Toxic Industries was itself part of the active Italian and European harsh noise wall network surrounding projects such as Fukte, Nascitari, Indch Libertine, Terminal Erection, and international festivals devoted to the form. These scenes operated through tiny editions, collaborations, trades, blogs, handmade packaging, and performances organized with little expectation of financial stability. Their apparent obscurity was not a lack of culture. It was a different cultural scale, one in which a few dozen copies could establish relationships across several countries. Canzoni da Etichette Morte preserves the vulnerability of that system while also demonstrating its resilience. Two proposed releases failed, but another label eventually carried the material forward.
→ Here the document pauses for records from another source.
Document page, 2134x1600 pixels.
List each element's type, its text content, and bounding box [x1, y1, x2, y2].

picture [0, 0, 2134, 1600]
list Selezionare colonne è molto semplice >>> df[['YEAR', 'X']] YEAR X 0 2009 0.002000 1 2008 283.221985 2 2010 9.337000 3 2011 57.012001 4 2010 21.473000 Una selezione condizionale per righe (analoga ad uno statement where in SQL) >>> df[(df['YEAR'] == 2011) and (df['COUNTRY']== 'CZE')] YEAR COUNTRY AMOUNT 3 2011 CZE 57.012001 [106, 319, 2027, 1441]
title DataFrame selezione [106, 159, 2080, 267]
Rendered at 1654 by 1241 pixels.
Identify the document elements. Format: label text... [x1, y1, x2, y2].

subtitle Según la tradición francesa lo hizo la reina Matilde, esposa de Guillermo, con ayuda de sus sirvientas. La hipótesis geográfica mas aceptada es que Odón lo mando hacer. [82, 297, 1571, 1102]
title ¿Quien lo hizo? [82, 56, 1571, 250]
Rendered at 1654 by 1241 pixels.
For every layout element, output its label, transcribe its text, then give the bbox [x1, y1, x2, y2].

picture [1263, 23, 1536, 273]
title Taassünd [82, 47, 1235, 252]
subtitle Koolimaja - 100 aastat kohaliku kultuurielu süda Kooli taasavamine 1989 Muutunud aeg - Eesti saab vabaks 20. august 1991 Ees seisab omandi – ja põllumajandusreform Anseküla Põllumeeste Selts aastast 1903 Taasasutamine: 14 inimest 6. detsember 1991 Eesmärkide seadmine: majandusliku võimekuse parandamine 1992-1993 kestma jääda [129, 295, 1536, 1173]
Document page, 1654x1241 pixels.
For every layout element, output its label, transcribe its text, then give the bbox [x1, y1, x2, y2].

The album’s persistence now extends beyond the CDr itself. The physical edition entered collections, the audio became a digital archive, and the blog post created another point from which the recording could be discovered. Each transfer alters the object. Artwork may be separated from disc, metadata may change, and the original social context may become harder to reconstruct. Yet the wall remains, still projecting enormous stability despite the fragile chain of people and machines responsible for its survival.
Canzoni da Etichette Morte ultimately turns failed distribution into part of the listening experience. These are not leftovers casually emptied from a hard drive. They are recordings that waited after their intended homes disappeared, then returned as a memorial to those unrealized objects. Fragile’s walls seem permanent while everything surrounding them proves temporary. Labels die, plans collapse, formats age, and memories lose detail. Static continues, dense and apparently indifferent, carrying the remains of two albums that never existed into every room prepared to stand before them.